-- Task to carry out --
Transcribe the whole listing without a single picture.

^^^^

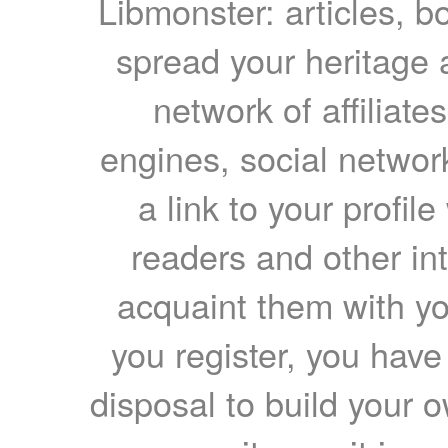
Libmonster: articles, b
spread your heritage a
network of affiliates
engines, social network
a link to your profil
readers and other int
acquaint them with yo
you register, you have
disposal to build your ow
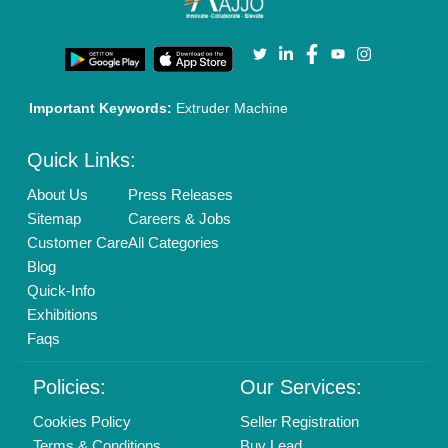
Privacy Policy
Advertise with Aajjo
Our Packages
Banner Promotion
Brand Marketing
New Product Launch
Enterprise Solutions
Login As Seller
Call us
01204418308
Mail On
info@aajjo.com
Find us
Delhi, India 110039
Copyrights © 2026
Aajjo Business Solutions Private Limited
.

^^^^

-- Exercise solution --
Libmonster: articles, b
spread your heritage a
network of affiliates
engines, social network
a link to your profil
readers and other int
acquaint them with yo
you register, you have
disposal to build your ow
Privacy Policy
Advertise with Aajjo
Our Packages
Banner Promotion
Brand Marketing
New Product Launch
Enterprise Solutions
Login As Seller
Call us
01204418308
Mail On
info@aajjo.com
Find us
Delhi, India 110039
Copyrights © 2026
Aajjo Business Solutions Private Limited
.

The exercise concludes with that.